Sen. John Barrasso, R-Wyo., will attempt to tie a provision requiring the Energy Department to approve natural gas exports to NATO countries and Ukraine to the Ukrainian aid package being considered Tuesday by the Senate Foreign Relations Committee.
Barrasso's move comes as Republicans, some Democrats and Central and Eastern European nations are calling on the Department of Energy to expedite decisions on natural gas exports to weaken Russia's grip on the region's energy supplies.
"As long as Ukraine and our NATO allies are overly dependent on Russian gas, [Russian President] Vladimir Putin will be able to hold them and their economies hostage. Congress should respond by giving Ukraine as well as our NATO allies an alternative supply of natural gas -- just as the ambassadors of Poland, Hungary, the Czech Republic and Slovakia called for on Thursday," Barrasso said Monday.
Officials from those nations wrote to House Speaker John Boehner, R-Ohio, that the region depends on Russia for anywhere between 70 and 100 percent of its natural gas imports. Such reliance has allowed Russia to use its energy as a geopolitical and diplomatic tool, the officials said.
"[T]he region is more vulnerable to energy security risks than most of the European countries. It is not hard to see that energy security remains to be a critical aspect of the region's geostrategic stability and independence," the officials wrote.
Republicans have slammed the Obama administration for the pace of natural gas export approvals to nations that lack a free-trade agreement with the United States.

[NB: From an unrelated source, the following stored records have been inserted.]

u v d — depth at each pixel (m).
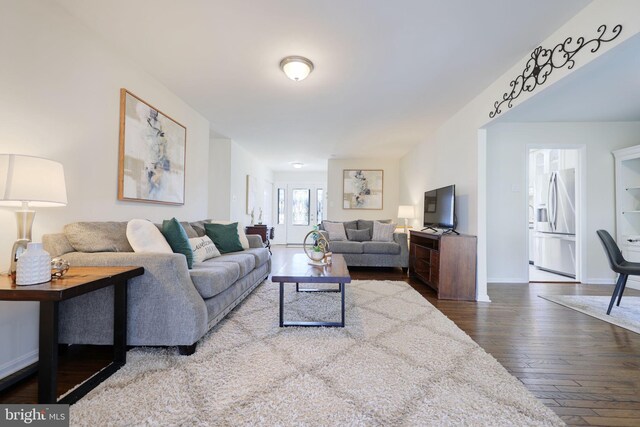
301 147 5.63
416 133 4.59
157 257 1.71
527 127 3.99
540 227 5.07
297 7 1.83
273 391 1.35
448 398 1.31
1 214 1.53
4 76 1.51
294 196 8.95
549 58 2.12
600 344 1.98
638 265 2.72
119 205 2.36
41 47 1.70
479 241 3.11
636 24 1.53
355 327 2.17
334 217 6.71
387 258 4.65
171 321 1.69
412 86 2.93
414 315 2.47
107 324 1.69
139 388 1.36
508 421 1.17
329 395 1.32
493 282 3.95
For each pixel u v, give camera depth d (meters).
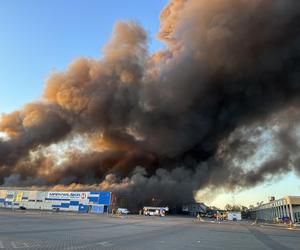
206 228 35.91
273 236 28.20
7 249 12.51
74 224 31.02
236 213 91.50
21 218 36.50
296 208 77.25
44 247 13.59
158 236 22.05
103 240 17.62
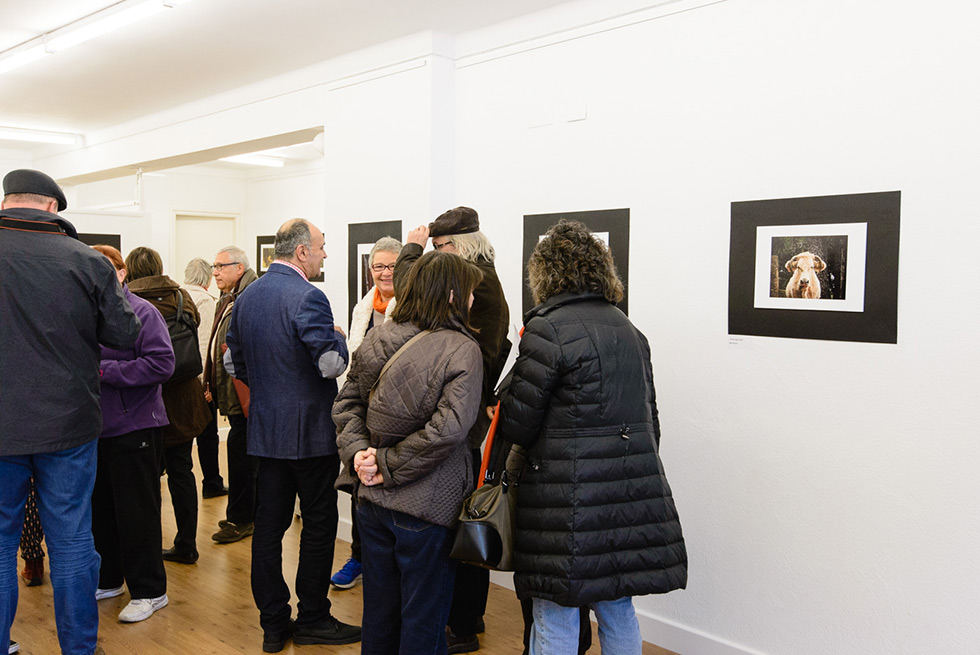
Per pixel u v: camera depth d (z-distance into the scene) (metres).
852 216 2.43
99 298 2.53
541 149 3.31
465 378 2.08
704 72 2.77
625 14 2.99
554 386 2.02
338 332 2.84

The DOE, which must find such shipments to be in the public interest, has given the green light to six projects and has 24 waiting.
Still, the U.S. doesn't have any export terminals for sending natural gas to Europe, or anywhere else -- the earliest is scheduled to go online in 2015, with the next wave coming in 2017.
Even then, Ukraine doesn't have any facilities to convert natural gas from its liquefied, tanker-carried form into energy it can burn. And it likely won't be economical to buy from U.S. suppliers, experts have warned, noting that most of the nation's natural gas is likely heading to Asia because the cost spread is greatest.
But Republicans and export proponents in the business community say faster DOE approval would send a signal to Putin that his days of using energy as a diplomatic stick are numbered.
The House Energy and Commerce Committee is looking to move legislation from Rep. Cory Gardner, R-Colo., that would require immediate approval of completed applications for natural gas export terminals on file at the Energy Department. The committee's Republicans see the measure as a way to potentially buoy Central and Eastern Europe against Russian dominance of the region's energy market.
"By allowing more exports of [liquefied natural gas], not only are we going to create those new jobs, but we're going to ease the pressure on nations that have to be reliant on nations like Russia for their energy supplies," Gardner said on Fox Business Network's "Varney & Co."